Les grognards du Président ne désertent pas
Malgré un très léger décrochage, constaté par l’institut CSA, l’UMP continue à faire la course en tête, avec 26% d’intentions de vote. Ce résultat démontre d’abord la justesse de la stratégie Présidentielle, qui a maintenu coûte que coûte le credo des réformes. Jugé parfois sourd aux demandes de l’opinion qui souhaitait une inflexion plus sociale dans un contexte de crise, mis à mal par des conflits éreintants dans l’université ou les hôpitaux, le parti de Nicolas Sarkozy dispose encore d’un socle solide d’irréductibles sympathisants qui lui sont gré d’avoir maintenu le cap. Selon CSA, 82% des sympathisants de droite souhaitent en effet voter pour la liste UMP. Un signal faible et potentiellement inquiétant émerge néanmoins. Les derniers sondages font état d’un léger effritement parmi le noyau dur de soutiens : mi-mai, 73% des électeurs ayant voté pour Nicolas Sarkozy en 2007 souhaitaient voter pour les listes UMP. Ils n’étaient plus que 63% selon le sondage CSA du 24 mai.
Des souverainistes qui ne décollent pas
La bonne tenue de la liste UMP réside par ailleurs dans le score faible du FN. Le parti de Jean-Marie Le Pen stagne autour des 7%, soit 3 points de moins que son score de 2004. Le FN, gangréné par une énième dissension interne, n’a pas réussi à tirer parti de la crise pour se relancer après l’échec de la présidentielle.
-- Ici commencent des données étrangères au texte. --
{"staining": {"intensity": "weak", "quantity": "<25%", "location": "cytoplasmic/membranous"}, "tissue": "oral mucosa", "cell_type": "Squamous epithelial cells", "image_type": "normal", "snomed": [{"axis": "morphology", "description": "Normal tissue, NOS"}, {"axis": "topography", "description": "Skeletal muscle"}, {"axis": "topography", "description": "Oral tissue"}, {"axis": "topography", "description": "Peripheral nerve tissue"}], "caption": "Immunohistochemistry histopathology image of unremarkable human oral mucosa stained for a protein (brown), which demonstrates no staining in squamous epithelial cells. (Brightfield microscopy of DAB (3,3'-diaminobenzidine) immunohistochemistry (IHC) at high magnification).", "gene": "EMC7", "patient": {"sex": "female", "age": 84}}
Enfin, l’UMP bénéficie du score relativement faible des listes souverainistes. Crédité de 6% des voix, le parti de Philippe de Villiers ne parvient pas à décoller malgré une liste commune avec le CPNT. L’agenda médiatique n’est pas porteur pour le leader souverainiste incapable de faire entendre sa vision européenne alternative. Ce parti ne parvient pas non plus à mobiliser les électeurs nonistes au référendum de 2005, qui constituent pourtant un vivier important. Seuls 36% des électeurs ayant voté non au référendum de 2005 se déclarent intéressés par cette élection contre 63% des citoyens ayant voté oui, selon un sondage Opinion Way du 19 mai.
Un bloc de gauche sans leadership
Le sondage CSA du 24 mai crédite le PS de 21%, soit un point de moins que la vague précédente. Le parti de Martine Aubry souffre d’abord d’une dispersion des voix. Seuls 52% des sympathisants de gauche souhaitent voter pour la liste PS. En cause notamment, une stratégie frontale contre le Président Sarkozy qui ne paye pas. Le parti socialiste a misé tout le début de sa campagne sur le vote sanction. Mais si le diagnostic – donner un portée nationale à des élections qui paraissent si lointaines, transformer un vote sans enjeu en exutoire – n’est pas infondé, cette stratégie fait in fine le jeu de liste plus radicales, qui incarnent bien mieux l’opposition radicale. Ainsi, le NPA de Besancenot et le Front de Gauche réalisent en cumulé un score honorable 11 %, soit trois points de plus que le résultat de 2004.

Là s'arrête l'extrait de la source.